* Extract to read:

::::::

Cinclus mexicanus unicolor
Status: Rare casual fall visitor statewide. Accidental in spring west-central and west.
Documentation: Specimen: HMM 693 (pair), Jun 1903 Wauneta, Chase Co.
Taxonomy: Four or five subspecies are generally recognized, one, unicolor, breeding throughout the North American range north of Mexico (Pyle 1997).
According to Willson and Kingery (2011), “Some geographically isolated populations, such as one in the Black Hills of South Dakota and in Wyoming, are genetically differentiated”.

::::::

* The data:
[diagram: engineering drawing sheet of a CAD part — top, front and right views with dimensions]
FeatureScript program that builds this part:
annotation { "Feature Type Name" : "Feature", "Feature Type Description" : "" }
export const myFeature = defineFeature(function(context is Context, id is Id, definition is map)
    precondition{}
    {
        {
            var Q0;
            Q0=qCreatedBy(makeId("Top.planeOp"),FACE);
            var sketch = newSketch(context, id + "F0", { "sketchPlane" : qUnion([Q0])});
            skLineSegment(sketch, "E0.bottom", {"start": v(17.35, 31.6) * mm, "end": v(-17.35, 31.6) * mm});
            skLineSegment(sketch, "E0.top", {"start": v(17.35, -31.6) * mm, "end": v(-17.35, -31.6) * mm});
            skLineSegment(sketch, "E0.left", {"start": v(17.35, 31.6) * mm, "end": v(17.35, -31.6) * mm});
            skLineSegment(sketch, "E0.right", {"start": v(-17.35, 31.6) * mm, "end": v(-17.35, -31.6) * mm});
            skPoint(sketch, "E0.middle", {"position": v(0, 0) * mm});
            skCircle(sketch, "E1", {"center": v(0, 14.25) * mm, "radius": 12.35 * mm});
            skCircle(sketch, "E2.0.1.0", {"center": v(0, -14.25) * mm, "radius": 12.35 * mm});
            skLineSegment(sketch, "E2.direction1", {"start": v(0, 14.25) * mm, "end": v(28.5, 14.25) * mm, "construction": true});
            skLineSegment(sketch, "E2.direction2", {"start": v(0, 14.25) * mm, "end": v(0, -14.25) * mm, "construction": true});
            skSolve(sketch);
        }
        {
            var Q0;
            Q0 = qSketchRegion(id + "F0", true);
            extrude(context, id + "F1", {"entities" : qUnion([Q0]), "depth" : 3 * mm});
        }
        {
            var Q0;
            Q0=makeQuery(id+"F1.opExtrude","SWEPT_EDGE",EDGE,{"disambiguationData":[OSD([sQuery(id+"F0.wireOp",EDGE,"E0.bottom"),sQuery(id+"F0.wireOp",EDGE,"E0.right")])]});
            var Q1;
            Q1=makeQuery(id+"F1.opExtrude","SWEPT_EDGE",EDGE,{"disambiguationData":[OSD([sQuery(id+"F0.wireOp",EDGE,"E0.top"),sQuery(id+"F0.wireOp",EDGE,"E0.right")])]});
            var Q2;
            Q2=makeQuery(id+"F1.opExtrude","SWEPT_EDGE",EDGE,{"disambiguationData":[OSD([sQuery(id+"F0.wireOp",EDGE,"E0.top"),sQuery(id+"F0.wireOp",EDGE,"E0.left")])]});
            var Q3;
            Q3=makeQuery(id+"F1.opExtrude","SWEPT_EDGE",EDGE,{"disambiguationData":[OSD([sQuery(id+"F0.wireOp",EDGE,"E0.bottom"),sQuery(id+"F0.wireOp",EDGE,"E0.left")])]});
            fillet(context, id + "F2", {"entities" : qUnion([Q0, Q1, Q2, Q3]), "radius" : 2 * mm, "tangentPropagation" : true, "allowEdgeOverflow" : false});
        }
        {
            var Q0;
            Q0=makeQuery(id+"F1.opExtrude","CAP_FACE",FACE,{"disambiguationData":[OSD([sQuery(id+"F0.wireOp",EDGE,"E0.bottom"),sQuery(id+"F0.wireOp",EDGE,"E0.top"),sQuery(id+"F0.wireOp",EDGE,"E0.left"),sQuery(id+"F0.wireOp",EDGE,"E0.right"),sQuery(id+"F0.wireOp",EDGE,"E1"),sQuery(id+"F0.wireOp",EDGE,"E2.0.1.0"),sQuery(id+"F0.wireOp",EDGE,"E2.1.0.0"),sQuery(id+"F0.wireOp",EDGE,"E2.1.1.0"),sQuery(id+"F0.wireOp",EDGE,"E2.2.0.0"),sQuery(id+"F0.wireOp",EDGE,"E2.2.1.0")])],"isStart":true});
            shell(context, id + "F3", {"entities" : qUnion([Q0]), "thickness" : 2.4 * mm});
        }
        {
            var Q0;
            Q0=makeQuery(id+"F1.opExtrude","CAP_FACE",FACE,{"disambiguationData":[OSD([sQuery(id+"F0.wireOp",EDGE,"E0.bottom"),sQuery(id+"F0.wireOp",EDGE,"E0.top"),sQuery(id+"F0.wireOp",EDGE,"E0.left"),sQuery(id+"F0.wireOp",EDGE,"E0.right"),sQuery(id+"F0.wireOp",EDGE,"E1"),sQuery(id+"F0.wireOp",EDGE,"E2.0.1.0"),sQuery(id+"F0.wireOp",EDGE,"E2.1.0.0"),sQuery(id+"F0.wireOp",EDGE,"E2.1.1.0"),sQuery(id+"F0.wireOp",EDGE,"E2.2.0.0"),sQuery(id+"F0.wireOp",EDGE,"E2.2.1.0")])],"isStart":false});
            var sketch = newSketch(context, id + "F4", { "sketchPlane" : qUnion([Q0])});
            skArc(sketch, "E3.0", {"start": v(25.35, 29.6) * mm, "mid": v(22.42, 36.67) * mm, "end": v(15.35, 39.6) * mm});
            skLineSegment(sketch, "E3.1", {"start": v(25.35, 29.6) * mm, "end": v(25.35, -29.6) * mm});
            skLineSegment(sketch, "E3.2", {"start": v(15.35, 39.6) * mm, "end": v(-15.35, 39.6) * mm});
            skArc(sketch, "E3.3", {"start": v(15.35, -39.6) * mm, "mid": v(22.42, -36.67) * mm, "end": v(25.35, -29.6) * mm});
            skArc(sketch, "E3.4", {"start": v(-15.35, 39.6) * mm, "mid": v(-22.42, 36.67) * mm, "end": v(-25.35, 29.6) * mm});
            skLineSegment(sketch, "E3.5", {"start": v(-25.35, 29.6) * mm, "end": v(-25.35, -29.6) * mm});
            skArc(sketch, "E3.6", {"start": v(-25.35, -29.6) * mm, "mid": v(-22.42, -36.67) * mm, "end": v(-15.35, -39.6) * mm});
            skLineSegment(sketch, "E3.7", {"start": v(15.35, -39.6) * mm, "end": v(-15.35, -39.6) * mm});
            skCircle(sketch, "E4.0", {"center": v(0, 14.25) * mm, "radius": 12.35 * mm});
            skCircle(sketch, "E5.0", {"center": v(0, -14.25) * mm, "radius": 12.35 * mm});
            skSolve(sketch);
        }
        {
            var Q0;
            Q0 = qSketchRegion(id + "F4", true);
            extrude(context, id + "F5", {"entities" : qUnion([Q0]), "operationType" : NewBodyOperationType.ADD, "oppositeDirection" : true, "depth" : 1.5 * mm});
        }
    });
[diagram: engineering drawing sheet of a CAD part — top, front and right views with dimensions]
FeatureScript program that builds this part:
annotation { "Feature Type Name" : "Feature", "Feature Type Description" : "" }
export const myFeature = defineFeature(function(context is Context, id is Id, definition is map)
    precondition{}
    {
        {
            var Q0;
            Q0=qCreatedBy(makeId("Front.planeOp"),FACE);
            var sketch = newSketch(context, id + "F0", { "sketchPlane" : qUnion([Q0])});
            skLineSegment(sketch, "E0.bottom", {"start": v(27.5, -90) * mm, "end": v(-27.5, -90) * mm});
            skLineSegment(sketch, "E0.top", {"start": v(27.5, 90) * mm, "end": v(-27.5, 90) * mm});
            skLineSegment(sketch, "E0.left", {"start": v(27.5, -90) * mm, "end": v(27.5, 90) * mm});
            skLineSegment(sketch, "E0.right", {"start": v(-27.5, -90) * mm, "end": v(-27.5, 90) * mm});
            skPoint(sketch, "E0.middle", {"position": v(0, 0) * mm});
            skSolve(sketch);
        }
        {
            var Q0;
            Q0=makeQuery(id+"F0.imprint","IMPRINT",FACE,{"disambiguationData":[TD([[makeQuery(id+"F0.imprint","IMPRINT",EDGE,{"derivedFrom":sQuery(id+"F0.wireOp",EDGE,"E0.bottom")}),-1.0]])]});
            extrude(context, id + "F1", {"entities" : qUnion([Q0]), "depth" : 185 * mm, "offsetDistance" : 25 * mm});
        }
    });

::::::

* Questions to answer:
- a) Rewrite the stretch of the Cinclus mexicanus account from "Documentation: Specimen: HMM" through "Mexico (Pyle 1997).", changing "subspecies" to "races".
- b) According to the Cinclus mexicanus account, where and when was specimen HMM 693 collected?
Work from the Cinclus mexicanus account alone, not the entries.

* Task solutions:
- a)
Documentation: Specimen: HMM 693 (pair), Jun 1903 Wauneta, Chase Co.
Taxonomy: Four or five races are generally recognized, one, unicolor, breeding throughout the North American range north of Mexico (Pyle 1997).

- b) At Wauneta, Chase Co., in June 1903.